At first, Arrington-Kenion mainly sold her teas online.

“Then I started doing the farmers markets here, and I discovered that was the best way to get my product to the most people,” Arrington-Kenion said.

These days, most of her sales come from farmers markets and festivals, including the N.C. Azalea Festival in Wilmington and the N.C. Fourth of July Festival in Southport.

While her teas alleviated the symptoms that led her to seek out an alternative treatment, she eventually discovered that eating meat was the likely cause.

“I still sometimes feel the discomfort, and I still do use the teas because the meat wasn’t the whole thing,” Arrington-Kenion said.

She previously worked for a nonprofit that serves schools, but now she operates Queen Esther Teas full time.

More than just the markets and festivals have supported Queen Esther Teas.
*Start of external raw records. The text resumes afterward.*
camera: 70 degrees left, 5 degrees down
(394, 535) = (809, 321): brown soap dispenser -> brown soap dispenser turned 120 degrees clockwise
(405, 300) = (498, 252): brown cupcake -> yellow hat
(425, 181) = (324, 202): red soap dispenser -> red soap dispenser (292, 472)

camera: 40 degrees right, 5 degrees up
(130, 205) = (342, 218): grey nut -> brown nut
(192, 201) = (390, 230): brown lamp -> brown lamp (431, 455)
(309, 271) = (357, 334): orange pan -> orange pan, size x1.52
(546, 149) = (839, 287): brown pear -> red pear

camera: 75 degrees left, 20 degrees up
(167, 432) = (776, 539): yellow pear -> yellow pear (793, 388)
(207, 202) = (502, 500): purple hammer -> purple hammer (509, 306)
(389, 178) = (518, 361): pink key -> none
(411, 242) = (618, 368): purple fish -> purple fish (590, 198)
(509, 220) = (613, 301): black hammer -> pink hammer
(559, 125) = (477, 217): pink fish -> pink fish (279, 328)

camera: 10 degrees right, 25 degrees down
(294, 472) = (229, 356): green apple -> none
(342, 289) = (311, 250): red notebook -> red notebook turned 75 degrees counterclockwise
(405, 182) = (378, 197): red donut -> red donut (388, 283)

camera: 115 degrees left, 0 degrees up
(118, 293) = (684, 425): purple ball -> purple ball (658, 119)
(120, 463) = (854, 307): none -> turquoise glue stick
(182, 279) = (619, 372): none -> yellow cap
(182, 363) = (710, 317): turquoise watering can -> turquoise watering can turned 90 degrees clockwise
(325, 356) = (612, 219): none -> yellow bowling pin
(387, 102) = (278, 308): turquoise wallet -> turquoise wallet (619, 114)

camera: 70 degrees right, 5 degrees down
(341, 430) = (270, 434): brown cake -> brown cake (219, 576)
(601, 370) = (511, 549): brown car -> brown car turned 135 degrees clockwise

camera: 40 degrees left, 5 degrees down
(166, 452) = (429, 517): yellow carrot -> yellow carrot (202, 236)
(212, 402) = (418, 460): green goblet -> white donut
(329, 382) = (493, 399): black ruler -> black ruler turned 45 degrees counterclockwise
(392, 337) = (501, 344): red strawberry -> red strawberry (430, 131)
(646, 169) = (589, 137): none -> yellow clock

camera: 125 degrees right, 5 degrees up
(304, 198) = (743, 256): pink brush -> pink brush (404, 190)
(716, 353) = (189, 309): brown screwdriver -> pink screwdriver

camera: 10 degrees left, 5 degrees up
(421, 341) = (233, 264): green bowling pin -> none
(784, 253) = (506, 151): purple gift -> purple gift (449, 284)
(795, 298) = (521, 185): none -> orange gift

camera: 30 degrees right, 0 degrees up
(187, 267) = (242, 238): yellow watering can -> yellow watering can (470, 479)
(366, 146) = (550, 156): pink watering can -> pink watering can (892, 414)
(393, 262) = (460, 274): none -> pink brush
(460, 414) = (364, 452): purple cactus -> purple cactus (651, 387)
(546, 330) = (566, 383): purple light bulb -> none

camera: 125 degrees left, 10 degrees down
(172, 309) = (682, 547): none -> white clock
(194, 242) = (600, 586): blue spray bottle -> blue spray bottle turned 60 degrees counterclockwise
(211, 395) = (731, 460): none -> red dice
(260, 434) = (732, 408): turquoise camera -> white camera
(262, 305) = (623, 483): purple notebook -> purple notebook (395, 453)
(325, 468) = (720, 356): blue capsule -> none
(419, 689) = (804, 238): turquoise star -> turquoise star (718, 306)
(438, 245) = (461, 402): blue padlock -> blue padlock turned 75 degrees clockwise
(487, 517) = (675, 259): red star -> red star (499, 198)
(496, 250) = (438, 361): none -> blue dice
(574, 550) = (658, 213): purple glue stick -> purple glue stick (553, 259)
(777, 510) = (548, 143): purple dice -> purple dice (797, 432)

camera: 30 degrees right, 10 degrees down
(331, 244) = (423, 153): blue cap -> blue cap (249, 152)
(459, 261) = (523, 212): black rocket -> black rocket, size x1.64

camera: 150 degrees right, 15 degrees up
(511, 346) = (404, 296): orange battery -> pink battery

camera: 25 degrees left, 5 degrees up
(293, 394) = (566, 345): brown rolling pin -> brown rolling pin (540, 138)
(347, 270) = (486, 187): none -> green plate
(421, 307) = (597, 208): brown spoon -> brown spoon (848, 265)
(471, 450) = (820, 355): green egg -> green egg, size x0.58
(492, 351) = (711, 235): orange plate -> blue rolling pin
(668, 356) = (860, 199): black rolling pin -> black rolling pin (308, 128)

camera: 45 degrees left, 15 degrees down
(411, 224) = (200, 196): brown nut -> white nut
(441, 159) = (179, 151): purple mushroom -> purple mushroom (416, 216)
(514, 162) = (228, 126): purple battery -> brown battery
Her products are also in local stores, including The Kitchen Sink, Seaside Bagels and Tidal Creek, among others.

“I take a lot of time formulating these blends to make sure they’re palatable so that you enjoy drinking them and don’t just feel like you have to drink them,” Arrington-Kenion said. “That way, the tea really builds up in your system.”

Customers have reported reduced stress levels, better sleep and other improvements.

Arrington-Kenion anticipates that her company will continue to grow.

“I definitely am taking my time studying the market, studying the trends. I have a lot of friends who have opened brick-and-mortars, and I’m just watching how things work through that,” Arrington-Kenion said. “I’m making sure not to do it too fast but also to do it soon enough.”